TANIK İDDİASINI YANITLADI
Müftüoğlu, kendisi ve 62 tutsak gazetecinin gerçekleri yazdığı, kadınların istismar edilen çocukların haberlerini yaptığı için yargılandığını söyledi. İddianamenin “mesleği karartmak” amacıyla hazırlandığını ifade eden Müftüoğlu, iddianamede yer alan açık tanık beyanlarına değindi. Müftüoğlu, açık tanığın “örgütte eğitim gördüğüne” dair iddiasına işaret ederek söz konusu iddianın emniyette kurgulandığını söyledi. “Kopyala-yapıştır ifadelerin” iddianamede yer aldığını kaydeden Müftüoğlu, tanığın kendisi hakkında “2012’de yurtdışındaydı” iddiasını yalanladı. Müftüoğlu, söz konusu tarihte trafik kazasında yaralandığını ve evden hiç çıkmadığını söyledi.
‘ÖRGÜTSEL’ DEDİKLERİ HABER HİYERARŞİSİDİR
Yaptığı haberlerin çalıştığı haber ajansında yer aldığını belirten Müftüoğlu, “Bugün Filistin ve İsrail savaşı nasıl takip ediliyorsa o dönemde o referandumu takip etmek için gittim. Burada herhangi bir örgütsel faaliyet abes kaçar. Yurtdışı çıkış kaydım var diye böyle tarif edilmesi kabul edilir değil. Yine dosyada bir gizli tanık var. O da benim mesleki faaliyetlerimi örgütsel faaliyet olarak tanımlıyor. Gazeteciliğe ilişkin bir bilgisi yok ki yaptığım tüm işleri örgütsel faaliyet olarak göstermiş. Gazetecilik aslında mesleki hiyerarşinin olduğu bir meslektir.
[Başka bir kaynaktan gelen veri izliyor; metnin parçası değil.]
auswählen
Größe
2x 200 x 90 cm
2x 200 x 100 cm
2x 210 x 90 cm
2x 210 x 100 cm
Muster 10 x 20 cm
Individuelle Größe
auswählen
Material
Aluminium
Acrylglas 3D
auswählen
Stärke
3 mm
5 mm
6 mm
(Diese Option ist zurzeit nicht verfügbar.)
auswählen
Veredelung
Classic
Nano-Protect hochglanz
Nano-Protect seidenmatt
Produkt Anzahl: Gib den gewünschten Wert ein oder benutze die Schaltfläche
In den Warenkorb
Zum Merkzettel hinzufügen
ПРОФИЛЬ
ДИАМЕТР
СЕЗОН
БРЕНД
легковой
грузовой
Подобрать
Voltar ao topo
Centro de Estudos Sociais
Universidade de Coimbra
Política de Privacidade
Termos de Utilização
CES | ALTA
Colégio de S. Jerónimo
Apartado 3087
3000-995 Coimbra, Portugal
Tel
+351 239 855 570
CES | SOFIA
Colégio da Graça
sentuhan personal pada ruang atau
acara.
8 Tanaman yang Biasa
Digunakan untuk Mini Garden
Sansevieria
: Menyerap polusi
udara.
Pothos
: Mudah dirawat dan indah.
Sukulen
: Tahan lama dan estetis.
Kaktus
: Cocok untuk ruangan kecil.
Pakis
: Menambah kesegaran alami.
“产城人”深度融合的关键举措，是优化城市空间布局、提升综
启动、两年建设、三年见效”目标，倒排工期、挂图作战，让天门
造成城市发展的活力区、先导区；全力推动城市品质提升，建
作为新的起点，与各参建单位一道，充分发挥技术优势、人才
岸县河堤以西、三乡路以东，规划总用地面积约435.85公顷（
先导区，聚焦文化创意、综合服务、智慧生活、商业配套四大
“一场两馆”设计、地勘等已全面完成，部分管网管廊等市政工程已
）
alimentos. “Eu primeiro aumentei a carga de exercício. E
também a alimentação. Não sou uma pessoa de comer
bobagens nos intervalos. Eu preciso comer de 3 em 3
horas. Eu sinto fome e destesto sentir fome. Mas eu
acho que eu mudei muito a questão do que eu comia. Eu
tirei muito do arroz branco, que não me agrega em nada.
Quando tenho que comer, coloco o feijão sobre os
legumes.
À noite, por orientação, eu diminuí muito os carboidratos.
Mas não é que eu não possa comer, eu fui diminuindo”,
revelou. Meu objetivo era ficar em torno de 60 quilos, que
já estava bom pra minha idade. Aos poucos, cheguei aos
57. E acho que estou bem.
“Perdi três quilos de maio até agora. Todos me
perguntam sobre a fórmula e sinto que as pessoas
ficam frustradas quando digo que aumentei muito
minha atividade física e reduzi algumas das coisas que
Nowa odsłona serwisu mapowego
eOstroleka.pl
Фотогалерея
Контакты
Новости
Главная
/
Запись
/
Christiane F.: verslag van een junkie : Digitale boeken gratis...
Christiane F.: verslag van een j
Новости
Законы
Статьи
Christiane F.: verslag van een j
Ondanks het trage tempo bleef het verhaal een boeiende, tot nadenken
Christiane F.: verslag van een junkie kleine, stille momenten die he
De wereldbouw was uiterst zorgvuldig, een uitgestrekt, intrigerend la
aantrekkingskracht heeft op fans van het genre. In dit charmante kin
Bunun örgütsel bağla düşünülmemesi gerekir. Bir kişi gazetecilik bölümü ya da hangi bölümden gelirse gelsin stajyer olarak çalışmaya başlar. Sonra muhabir olur. Onların üzerinde haber şefleri vardır, stajyer ve muhabirlerden gelen haberleri düzenler. Onların üzerinde de editörler vardır. Bu açıdan ortada örgütsel değil, hiyerarşi meselesi, haber yapma hali vardır” ifadelerini kullandı.
ROBOSKÎ KATLİAMINI ÖRNEK GÖSTERDİ
Müftüoğlu, şöyle devam etti: “Haber merkezinin bürolara, muhabirlere yaptığı öneriler talimatla çalışmak olarak belirtilmiş. Biraz daha gelişkin olan birinin daha deneyimsiz birine önerileri talimat olarak tanımlanmış. Habercilik anlık bir iştir. Talimat işi yapanlar bir gerçeği kapatan basındır. Ben bunu Roboskî Katliamı ile örneklendirmek istiyorum. Savaş uçakları bombardıman yaptı, 34 insan katledildi. O dönem DİHA bölgeye gitti, bunu dünyaya duyurdu. Talimat bekleyen ana akım bu haberi 13 saat sonra verdi. Yukarıdan telefon gelmeden biz bu haberi ‘yalanlamayız’ dediler ve habercilik yapmadılar. Hükümetin açıklamasını beklediler, talimat budur. Talimat bekleyerek gazetecilik yapamayız.”
Savcı, gazeteci Dicle Müftüoğlu’nun tutukluluğunun devamını istedi.
Duruşma, avukat savunmalarıyla devam etti. Mahkeme heyeti, savunmalar tamamlanmadan tutukluluğa devam kararı verdi.